Maria deckte die Hand über die Augen, und der Hauptmann rief zu Mertens hin: „Nun möchte ich doch ernstlich mahnen — —“
Aber wenn so ein Mann wie der Rat einmal im Zug war, gab es kein Bremsen mehr.
„Schenk’ ihm doch nicht immer wieder ein,“ flüsterte die Großmutter zu ihrem Mann und legte die Hand um die Flasche. Der Hauptmann hatte Marias Hand ergriffen: „Er redet Blödsinn, er kann keinen Wein vertragen.“
Sie versuchte zu lächeln, aber es mißlang.
„Nein und tausendmal nein, wir sollen uns nicht selbst betrügen. Wir müssen wissen, was uns bevorsteht. Der Zar soll geschworen haben: ‚Ich ruhe nicht, bis die Straßen Berlins mit Frauenköpfen gepflastert sind!‘ Und glaubt einer, daß die Kosaken, wenn sie in unsere Hauptstadt ziehen, dieses Wort nicht wahr machen?“
„Teufel noch mal,“ rief jetzt die Großmutter außer sich. „Sind Sie dazu hergekommen, Herr Rat, um uns so die Stimmung zu verderben? Ein Schwarzseher sind Sie, ein ganz trauriger Schwarzseher. Ich danke für alles Weitere. Komm, meine Maria! Du bist müde und siehst blaß aus. Die Herren werden uns entschuldigen. Gute Nacht!“
Sie legte ihren Arm um Marias Schulter und führte sie hinaus. Der Großvater lenkte die Sache ein, so gut wie es möglich war. Aber nach einer Viertelstunde hörte man die Türe klinken, und er schloß seinen Gästen die Gartenpforte auf.

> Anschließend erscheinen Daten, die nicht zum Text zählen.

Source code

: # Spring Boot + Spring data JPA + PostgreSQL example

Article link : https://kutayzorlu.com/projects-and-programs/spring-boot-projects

Die Großmutter hatte Maria in das kleine Fremdenstübchen geführt. „Es tut mir leid, Kind, daß die Müller die dunklen Vorhänge noch nicht angemacht hat. Aber da du müde bist, wirst du auch schlafen, wenn der Mond ein wenig hereinscheint.“
Das kleine Zimmer war ganz überflutet von weißem Mondlicht. Auf dem Teppich zitterte ein weißer, breiter Streifen und zog sich die Wand hinauf, an der ein fast lebensgroßes Porträt hing. Es war das Bild von Großmutters einzigem Sohn, Marias verstorbenem Manne. Gespensterhaft leuchtete es auf die beiden Frauen nieder.